(PROBLEM TO SOLVE): Could you please transcribe the data exactly, without the pictures?

(GIVEN DATA):
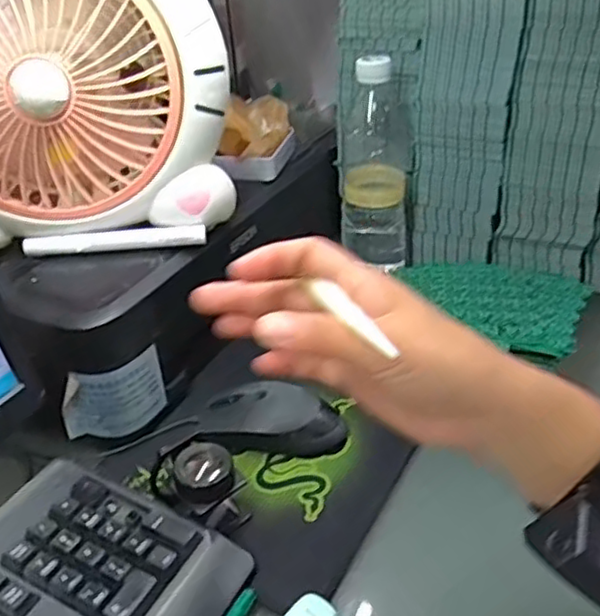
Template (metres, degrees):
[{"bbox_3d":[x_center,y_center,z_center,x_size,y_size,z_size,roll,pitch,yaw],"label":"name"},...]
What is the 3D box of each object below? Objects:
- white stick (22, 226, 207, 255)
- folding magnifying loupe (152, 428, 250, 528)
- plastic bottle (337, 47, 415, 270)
[{"bbox_3d":[-0.147,-0.053,0.533,0.143,0.012,0.010,-5,32,-2],"label":"white stick"},{"bbox_3d":[-0.067,0.119,0.447,0.055,0.059,0.042,22,40,35],"label":"folding magnifying loupe"},{"bbox_3d":[0.076,-0.139,0.682,0.071,0.210,0.075,1,32,8],"label":"plastic bottle"}]

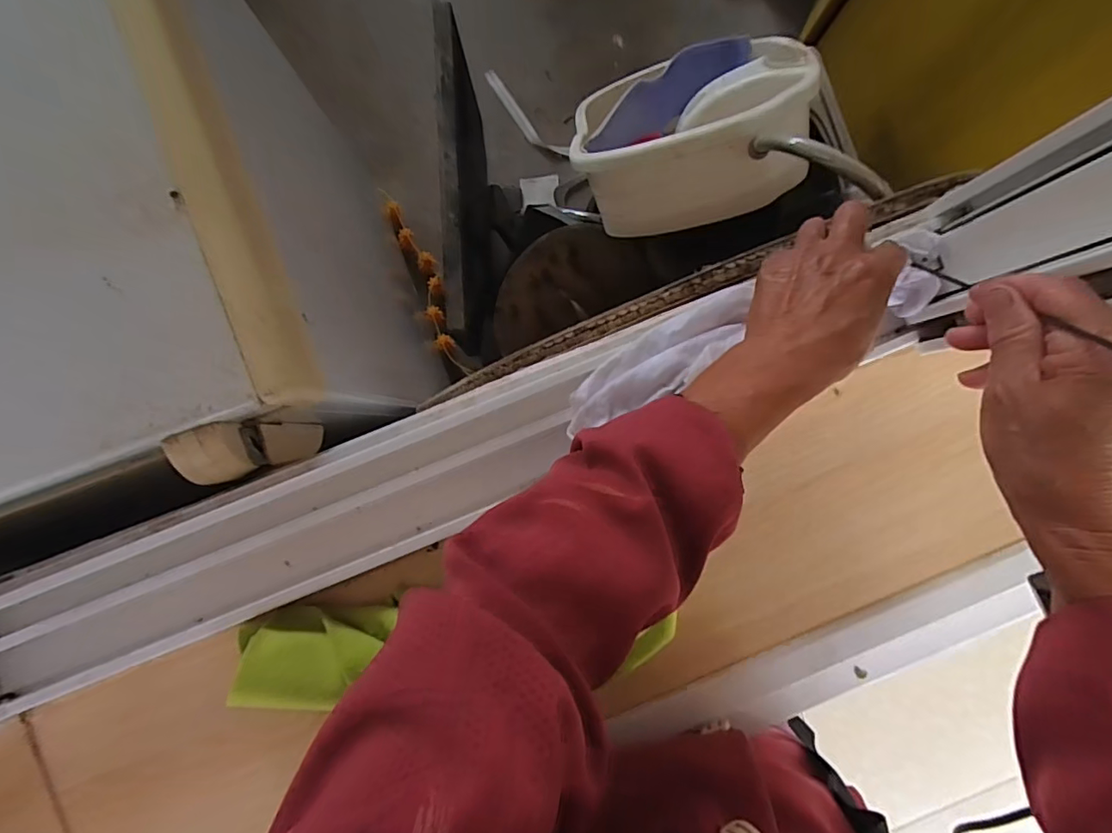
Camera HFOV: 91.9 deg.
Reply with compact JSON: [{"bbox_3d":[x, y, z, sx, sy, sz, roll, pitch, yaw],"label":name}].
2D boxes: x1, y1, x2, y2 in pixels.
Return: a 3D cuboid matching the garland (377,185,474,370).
[{"bbox_3d":[-0.290,-0.303,1.178,0.070,0.082,0.410,-19,88,-1],"label":"garland"}]

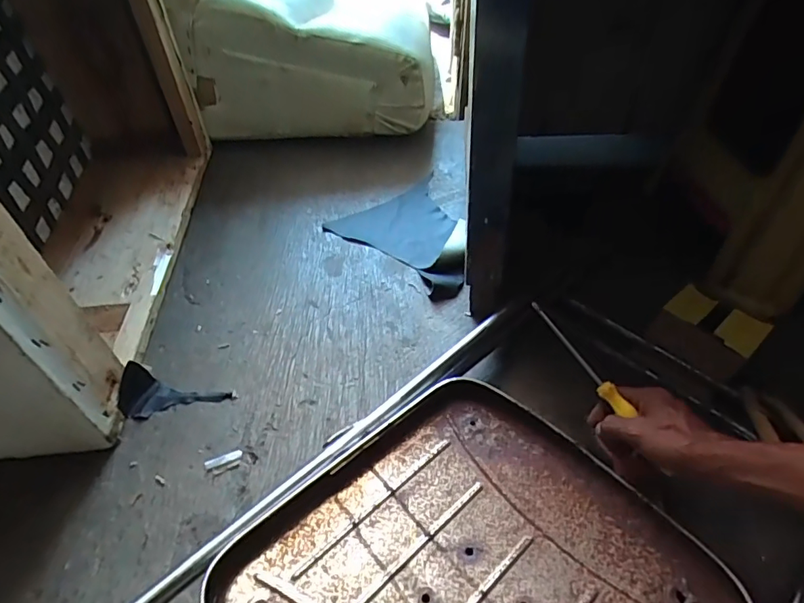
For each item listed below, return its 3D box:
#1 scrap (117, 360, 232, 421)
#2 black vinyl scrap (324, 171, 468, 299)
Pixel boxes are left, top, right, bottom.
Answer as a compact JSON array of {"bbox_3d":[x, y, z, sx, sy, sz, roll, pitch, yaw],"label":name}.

(ANSWER BOX):
Template (metres, degrees):
[{"bbox_3d":[x_center,y_center,z_center,x_size,y_size,z_size,roll,pitch,yaw],"label":"name"},...]
What is the 3D box of each object below? Objects:
- white stick (22, 226, 207, 255)
- folding magnifying loupe (152, 428, 250, 528)
- plastic bottle (337, 47, 415, 270)
[{"bbox_3d":[-0.147,-0.053,0.533,0.143,0.012,0.010,-5,32,-2],"label":"white stick"},{"bbox_3d":[-0.067,0.119,0.447,0.055,0.059,0.042,22,40,35],"label":"folding magnifying loupe"},{"bbox_3d":[0.076,-0.139,0.682,0.071,0.210,0.075,1,32,8],"label":"plastic bottle"}]

Camera HFOV: 91.9 deg.
Reply with compact JSON: [{"bbox_3d":[x, y, z, sx, sy, sz, roll, pitch, yaw],"label":name}].
2D boxes: x1, y1, x2, y2 in pixels.
Return: a 3D cuboid matching the garland (377,185,474,370).
[{"bbox_3d":[-0.290,-0.303,1.178,0.070,0.082,0.410,-19,88,-1],"label":"garland"}]

For each item listed below, return its 3D box:
#1 scrap (117, 360, 232, 421)
#2 black vinyl scrap (324, 171, 468, 299)
Pixel boxes are left, top, right, bottom.
Answer as a compact JSON array of {"bbox_3d":[x, y, z, sx, sy, sz, roll, pitch, yaw],"label":name}.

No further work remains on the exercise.